Samarinda, Busam.ID – Kemalangan membawa berkah, barangkali itu yang bisa menggambarkan MF, siswi SD di Samarinda yang diduga “diusir” oleh sekolahnya karena dianggap tak pernah ikut belajar daring/online dikarenakan tak punya hand phone (HP). MF disambangi Wali Kota Samarinda Andi Harun, Senin (6/6/2022) di rumahnya di Samarinda Seberang.
Terlihat AH – sapaan akrab – Andi Harun sedikit sedih dan terharu mendengar cerita MF secara langsung.
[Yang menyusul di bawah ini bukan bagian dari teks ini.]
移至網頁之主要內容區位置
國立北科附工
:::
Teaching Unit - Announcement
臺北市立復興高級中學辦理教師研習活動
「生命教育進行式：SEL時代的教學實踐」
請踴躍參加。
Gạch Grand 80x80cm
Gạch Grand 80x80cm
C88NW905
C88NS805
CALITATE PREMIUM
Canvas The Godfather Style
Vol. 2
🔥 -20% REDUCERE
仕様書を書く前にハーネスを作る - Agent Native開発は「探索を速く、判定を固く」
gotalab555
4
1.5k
AH juga memperlihatkan rasa prihatinnya melihat orang tua wali MF yang tak lain adalah Bibinya sendiri karena MF yang Yatim Piatu, juga turut merawat 3 saudara MF lainnya, ditambah lagi kondisi rumah si Bibi yang sudah tidak layak untuk ditinggali.
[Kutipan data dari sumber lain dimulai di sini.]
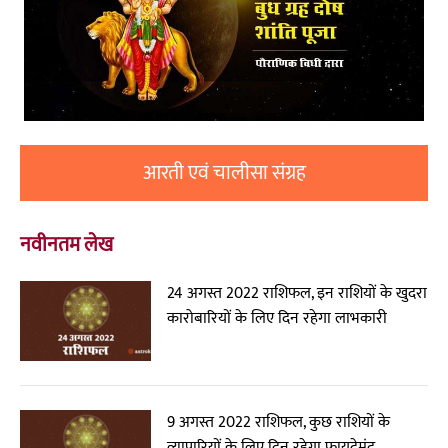
आरती एवं चालीसा संग्रह
नवीनतम लेख
24 अगस्त 2022 राशिफल, इन राशियों के खुदरा
कारोबारियों के लिए दिन रहेगा लाभकारी
9 अगस्त 2022 राशिफल, कुछ राशियों के
व्यापारियों के लिए दिन रहेगा फायदेमंद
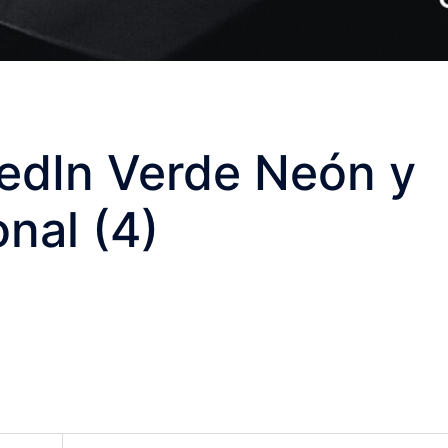
edIn Verde Neón y
nal (4)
“Jadi saya langsung ambil keputusan, Pak Sekcam (Sekretaris Camat Samarinda Seberang, Red), tolong segera data-data ketiga anak ini untuk didaftarkan sekolah gratis sampai tamat SMA. Kemudian Pak Sekda (Sekretaris Daerah Kota Samarinda, Red), ini rumah sudah tidak layak untuk ditinggali banyak anak seperti ini, segera minta hari ini berkas surat tanah dan lainnya, daftarkan di program Bedah Rumah Pemkot Samarinda,” kata AH.
Mendapat perhatian khusus dari orang nomor satu di Samarinda, MF bersama Bibi dan saudaraya yang lain langsung menangis bahagia. Dan langsung mengucapkan terima kasih kepada AH.
“Terima kasih pak,” ujar Bibi MF sambil terisak haru.
AH kembali memperjelas, bahwasanya di masalah ini dia meminta semua pihak untuk jangan mencari kambing hitam atau menyalahkan salah satu pihak. Karena semua permasalahan yang ada selama ini hanya lah kesalahpahaman saja.
“Tolong ya, untuk masalah ini saya katakan tuntas, tolong jangan ada lagi yang menggiring opini dan juga mencari siapa yang salah. Pada dasarnya saya lihat masalah ini hanyalah miss komunikasi ya,” tutupnya.